Count the lines in the records below that contain the string "Report". Reply with that number alone.

### Supplied data:
[Start of section]
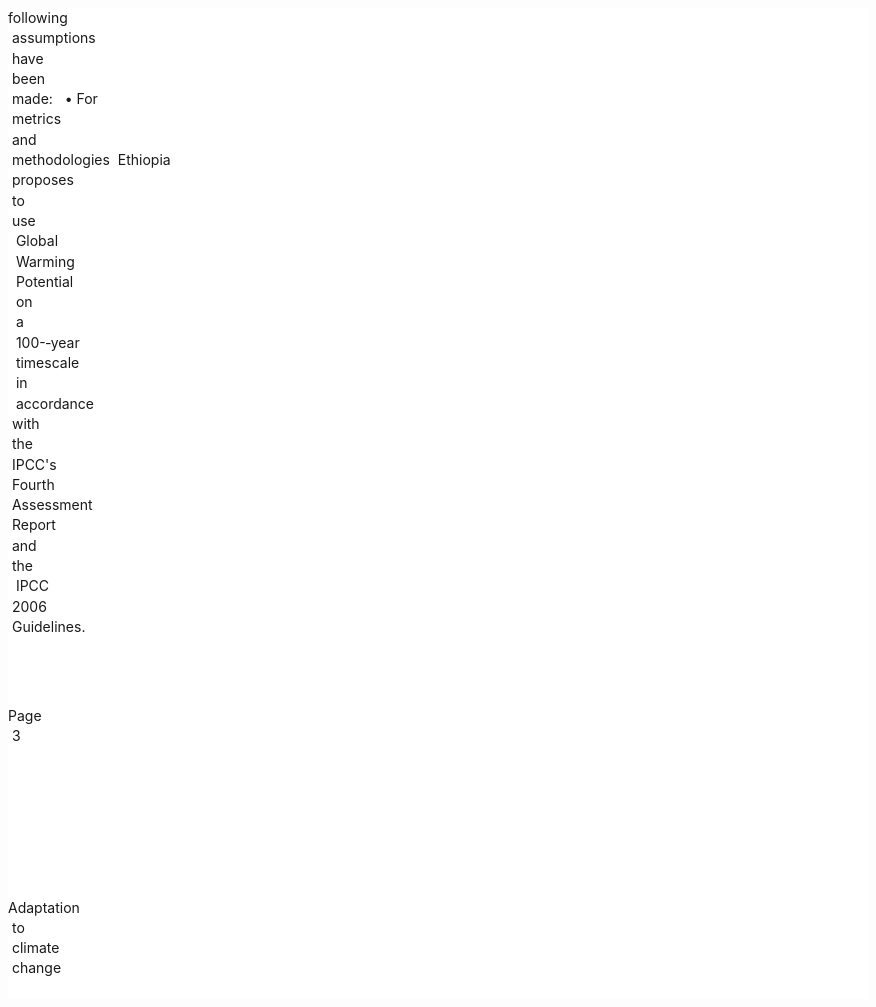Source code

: following	
  assumptions	
  have	
  been	
  made:	
  
•  For	
  metrics	
  and	
  methodologies	
  Ethiopia	
  proposes	
  to	
  use	
  
Global	
   Warming	
   Potential	
   on	
   a	
   100-­‐year	
   timescale	
  
in	
  
accordance	
  with	
  the	
  IPCC's	
  Fourth	
  Assessment	
  Report	
  and	
  the	
  
IPCC	
  2006	
  Guidelines.	
  

	
  

Page	
  3	
  

	
  

	
  

	
  

	
  

Adaptation	
  to	
  climate	
  change	
  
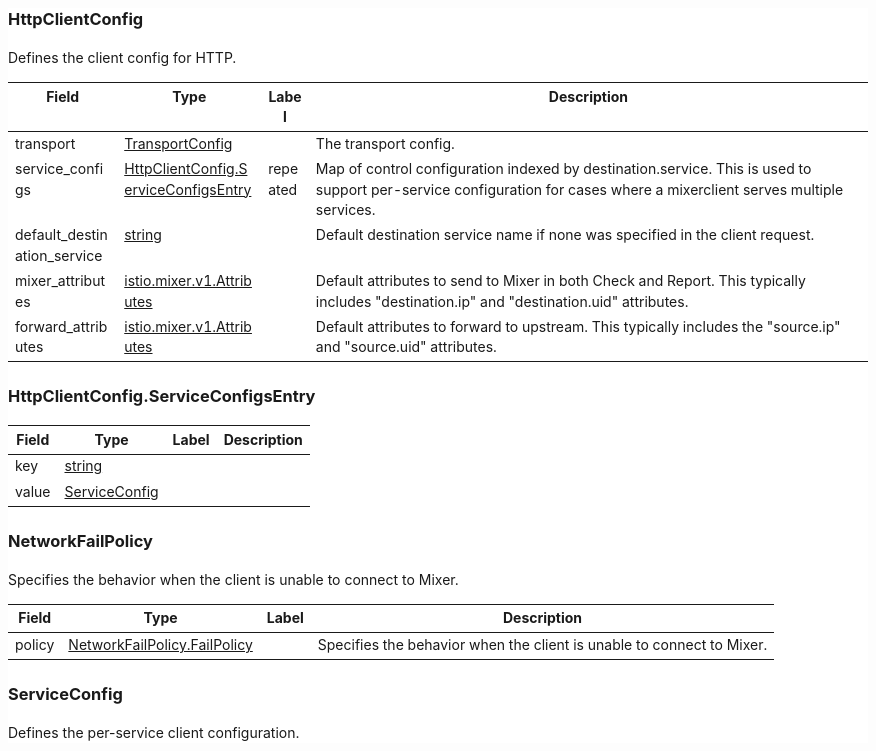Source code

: 

<a name="istio.mixer.v1.config.client.HttpClientConfig"/>

### HttpClientConfig
Defines the client config for HTTP.


| Field | Type | Label | Description |
| ----- | ---- | ----- | ----------- |
| transport | [TransportConfig](#istio.mixer.v1.config.client.TransportConfig) |  | The transport config. |
| service_configs | [HttpClientConfig.ServiceConfigsEntry](#istio.mixer.v1.config.client.HttpClientConfig.ServiceConfigsEntry) | repeated | Map of control configuration indexed by destination.service. This is used to support per-service configuration for cases where a mixerclient serves multiple services. |
| default_destination_service | [string](#string) |  | Default destination service name if none was specified in the client request. |
| mixer_attributes | [istio.mixer.v1.Attributes](#istio.mixer.v1.Attributes) |  | Default attributes to send to Mixer in both Check and Report. This typically includes &#34;destination.ip&#34; and &#34;destination.uid&#34; attributes. |
| forward_attributes | [istio.mixer.v1.Attributes](#istio.mixer.v1.Attributes) |  | Default attributes to forward to upstream. This typically includes the &#34;source.ip&#34; and &#34;source.uid&#34; attributes. |






<a name="istio.mixer.v1.config.client.HttpClientConfig.ServiceConfigsEntry"/>

### HttpClientConfig.ServiceConfigsEntry



| Field | Type | Label | Description |
| ----- | ---- | ----- | ----------- |
| key | [string](#string) |  |  |
| value | [ServiceConfig](#istio.mixer.v1.config.client.ServiceConfig) |  |  |






<a name="istio.mixer.v1.config.client.NetworkFailPolicy"/>

### NetworkFailPolicy
Specifies the behavior when the client is unable to connect to Mixer.


| Field | Type | Label | Description |
| ----- | ---- | ----- | ----------- |
| policy | [NetworkFailPolicy.FailPolicy](#istio.mixer.v1.config.client.NetworkFailPolicy.FailPolicy) |  | Specifies the behavior when the client is unable to connect to Mixer. |






<a name="istio.mixer.v1.config.client.ServiceConfig"/>

### ServiceConfig
Defines the per-service client configuration.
[End of section]
### Response area:
2